Large Object: Pre-R28 vs. Post-R28[1]


In JRockit versions earlier than R28, large objects were allocated immediately on the heap and never in a TLA. A flag called –XXlargeObjectLimit was provided to tell JRockit the minimum number of bytes an object should be of in order to be treated as "large". The default was 2 KB.

JRockit post R28 uses a waste limit for TLA space instead. This constrains the amount of TLA space that can be thrown away for each TLA when large objects are allocated and is a more flexible solution.

The R28 allocation algorithm now works like this—JRockit tries to allocate every object regardless of its size in the current TLA. If it doesn't fit and the waste limit is less than the space left in the TLA, the object
goes directly on the heap. Otherwise, JRockit will "waste" the rest of this TLA and try to allocate the object in a new TLA or directly on the heap, depending on the size of the object.

The TLA sizes are set using the following option:
  • -XXtlaSize:min=size,preferred=size,wasteLimit=size[8]
    • min
      • Sets the minimum TLA size. 
    • preferred
      • Sets a preferred TLA size.  This means that TLAs will be the preferred size whenever possible, but can be as small as the min size.
    • wasteLimit
      • Sets the waste limit for TLAs. This is the maximum amount of free memory that a TLA is allowed to have when a thread requires a new TLA.
The following relation is true for the TLA size parameters:
  • -XXtlaSize:wasteLimit <= -XXtlaSize:min <= -XXtlaSize:preferred
Read [9] for the tuning advice.

What are the default TLA settings?


To find out the default TLA settings, you can use the following JVM option:[12]
  • -Xverbose:memdbg
For example, here is the output:

[DEBUG][memory ][19709] Minimum TLA size is 2048 bytes.
[DEBUG][memory ][19709] Preferred TLA size is 16384 bytes.
[DEBUG][memory ][1388121278654][19709] TLA waste limit is 2048 bytes.
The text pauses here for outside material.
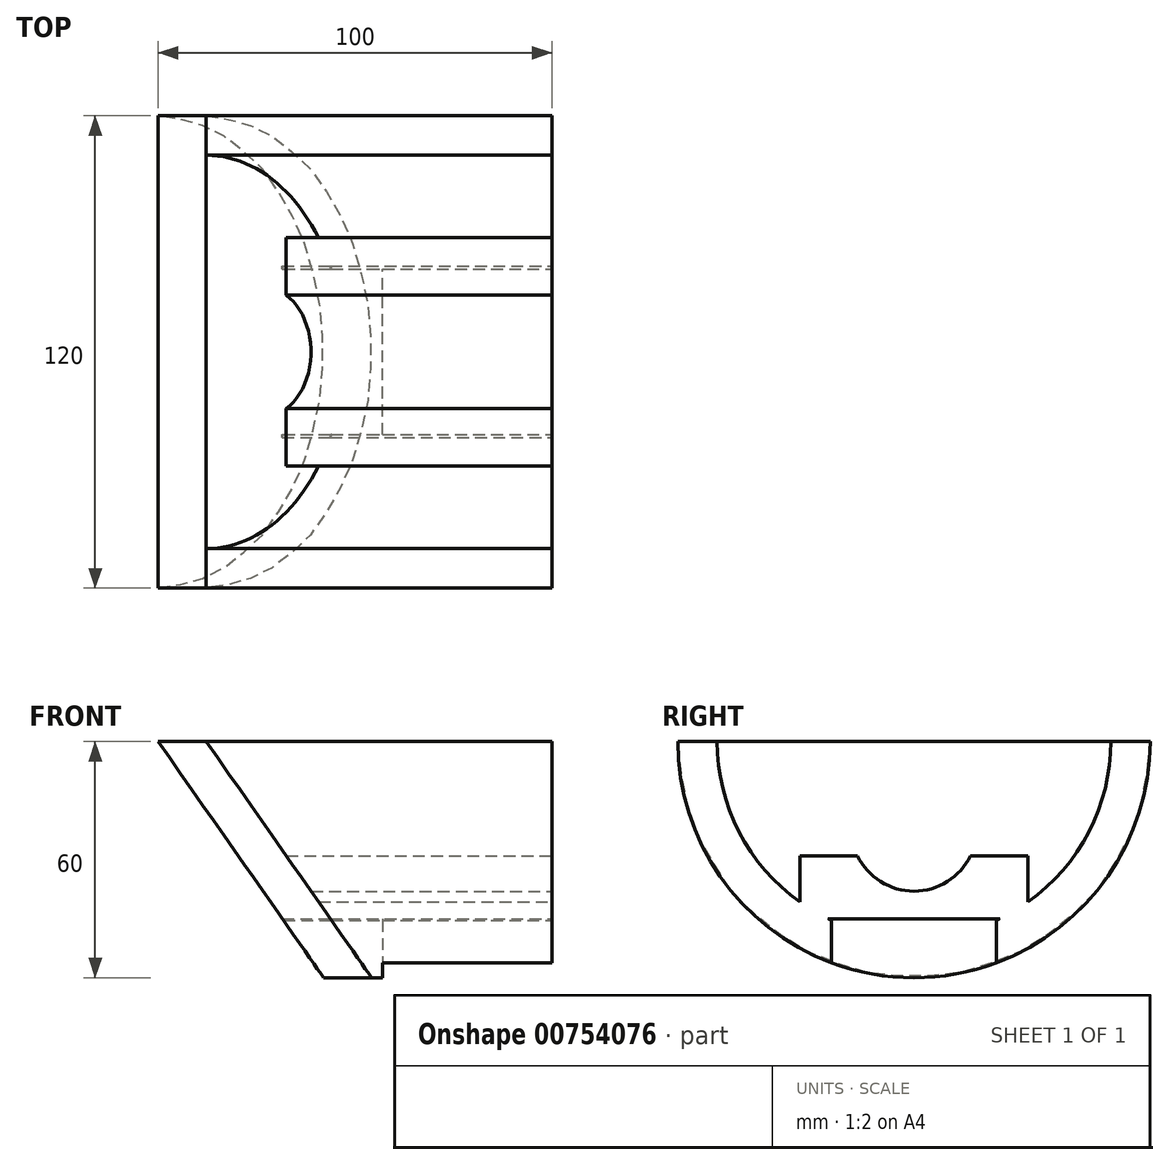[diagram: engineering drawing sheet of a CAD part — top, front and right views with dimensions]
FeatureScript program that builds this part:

from the following JVM options:
  • -Xms2g -Xmx2g -Xverbose:memdbg -Xgc:pausetime -Xverbose:gc -Xverbosedecorations=level,module,timestamp,millis,pid

References

  1. Oracle JRockit- The Definitive Guide
  2. Tuning Java Virtual Machines (JVMs)
  3. On Nursery Sizing (Migrated)
    • The goal of nursery sizing to get as much memory as possible freed by young collections rather than old collections.
    • The rule of thumb is that a nursery size of approximately half of the free memory on the heap is nearly optimal.
    • If your application is sensitive to latencies you may want to decrease the nursery size to shorten the young collection pause times.
    • If you're using the garbage collection mode optimizing for short pauses (-Xgcprio:pausetime) or the static generational concurrent garbage collector (-Xgc:gencon) you will most likely want to tune the nursery size manually.
  4. First Steps for Tuning the Oracle JRockit JVM
  5. Oracle® JRockit Diagnostics and Troubleshooting Guide (Release R28)
  6. Oracle® JRockit Performance Tuning Guide (Release R28)
  7. Oracle® JRockit Flight Recorder Run Time Guide (Release R28)
  8. -XXtlaSize Parameters
  9. Optimizing Memory Allocation Performance (Section 4.4 of this pdf)
  10. Oracle® JRockit Command-Line Reference (Release R28)
  11. JRockit: A Case Study of Thread Local Area (TLA) Tuning (Xml and More)
  12. JRockit: Analyzing GC With JRockit Verbose Output (-Xverbose:memdbg)  (Xml and More)
  13. Where did all of these ConstPoolWrapper objects come from?!